Exploradores do abismo, Enrique Vila-Matas

esperava encontrar um rosto mais sincero, mais simpático, com os olhos um pouco arqueados e algumas rugas de um sofrimento existencial. acho que esperava um pouco mais de espelho.

me arrependi de ter procurado foto na internet. quase não tive jeito de continuar a ler, porque aqueles olhos de gato, tão longe dos afetos que eu encontrava em sua escrita mansa, me tiraram a sinceridade das palavras.

não consegui deixar de julgar sua aparência. simplesmente não consegui. sabia que era uma loucura desenhada naquele lugar onde a ficção mora e a gente quer trazê-la para realidade. era um jeito de encontrar empatia na escrita que desmoronou ao ver aquela coisa meio Jack Nicholson com aquelas sobrancelhas muito desenhadas.

por um tempo fiquei assim, vidrada em procurar uma foto com mais generosidade que pudesse me devolver um pouco das humanidades dos textos. não consegui.

voltei ao livro num esforço além do normal. com a frase “é tudo mentira” na minha cabeça, veja só que loucura.

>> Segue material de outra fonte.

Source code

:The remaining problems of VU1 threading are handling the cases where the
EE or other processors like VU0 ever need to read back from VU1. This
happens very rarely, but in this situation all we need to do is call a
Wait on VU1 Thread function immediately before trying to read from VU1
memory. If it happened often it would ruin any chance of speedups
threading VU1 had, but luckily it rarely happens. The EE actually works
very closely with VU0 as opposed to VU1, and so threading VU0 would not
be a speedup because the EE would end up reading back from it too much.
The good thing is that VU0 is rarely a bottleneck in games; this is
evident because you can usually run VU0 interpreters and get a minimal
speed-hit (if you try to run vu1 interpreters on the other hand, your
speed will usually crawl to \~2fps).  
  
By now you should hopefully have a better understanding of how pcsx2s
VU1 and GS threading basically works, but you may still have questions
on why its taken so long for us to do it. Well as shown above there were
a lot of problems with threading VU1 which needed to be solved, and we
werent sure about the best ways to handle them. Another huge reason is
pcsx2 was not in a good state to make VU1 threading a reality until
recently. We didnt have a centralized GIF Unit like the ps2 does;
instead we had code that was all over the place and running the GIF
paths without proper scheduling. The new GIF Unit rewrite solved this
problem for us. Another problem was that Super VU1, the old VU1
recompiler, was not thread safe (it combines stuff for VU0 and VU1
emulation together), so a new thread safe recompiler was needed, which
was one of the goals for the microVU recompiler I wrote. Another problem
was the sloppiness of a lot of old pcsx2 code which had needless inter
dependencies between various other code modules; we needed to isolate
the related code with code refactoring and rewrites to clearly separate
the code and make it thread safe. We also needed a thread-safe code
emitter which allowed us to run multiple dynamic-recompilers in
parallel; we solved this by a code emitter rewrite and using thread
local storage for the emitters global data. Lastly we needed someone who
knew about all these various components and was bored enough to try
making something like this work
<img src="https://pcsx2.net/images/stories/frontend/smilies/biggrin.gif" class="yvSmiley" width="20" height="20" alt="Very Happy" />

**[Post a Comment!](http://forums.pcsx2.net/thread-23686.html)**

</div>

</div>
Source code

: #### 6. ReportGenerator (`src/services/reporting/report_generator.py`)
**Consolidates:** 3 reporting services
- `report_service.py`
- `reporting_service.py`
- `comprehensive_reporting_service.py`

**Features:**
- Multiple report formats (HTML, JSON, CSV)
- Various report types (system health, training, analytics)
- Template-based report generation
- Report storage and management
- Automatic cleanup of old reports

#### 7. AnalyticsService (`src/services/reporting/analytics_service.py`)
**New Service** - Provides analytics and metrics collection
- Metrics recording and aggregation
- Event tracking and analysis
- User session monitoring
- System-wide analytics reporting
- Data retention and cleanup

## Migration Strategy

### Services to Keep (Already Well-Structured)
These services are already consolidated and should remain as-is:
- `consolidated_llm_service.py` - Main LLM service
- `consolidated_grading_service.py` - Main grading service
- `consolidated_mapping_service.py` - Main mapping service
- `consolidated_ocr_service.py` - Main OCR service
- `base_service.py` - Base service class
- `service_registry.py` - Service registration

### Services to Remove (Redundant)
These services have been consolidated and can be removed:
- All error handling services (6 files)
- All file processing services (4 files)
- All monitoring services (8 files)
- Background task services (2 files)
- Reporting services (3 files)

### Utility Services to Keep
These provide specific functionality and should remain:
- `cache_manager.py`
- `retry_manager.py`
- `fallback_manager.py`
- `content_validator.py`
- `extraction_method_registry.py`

eu havia lido uma coisa ou outra do Enrique Vila-Matas, umas crônicas jornalísticas que lembro de ter gostado na época da faculdade. e também, por aqueles tempos, assisti uma entrevista com ele a respeito de um prêmio que estava a receber (não lembrava do rosto), gravei que Marguerite Duras o havia ajudado em suas primeiras horas. e alguma coisa que devo ter lido em alguma linha de rodapé sobre o lance do Literatura Portátil. nada mais.

me diverti muito. “Exploradores do abismo” é leitura perfeita, me tirou de uma secura de interesse que havia se instalado em mim. nada me chamava atenção além das cinco primeiras páginas…

mas Vila-Matas escreve gostoso, com uma inevitável ironia. precisa. não é todo mundo que a consegue assim no papel. um tipo de humor que adoro e com imagens bem construídas em temas amplos da existência e da especulação humana. as palavras são tão detalhadamente escolhidas e pensadas que se transformam num imenso natural, como se ele só enfiasse os óculos, abrisse a tampa do computador e seus dedos corressem sem esforço. adoro isso.

Exploradores do Abismo, Enrique Vila-Matas, se você ainda não fez este passeio, faça.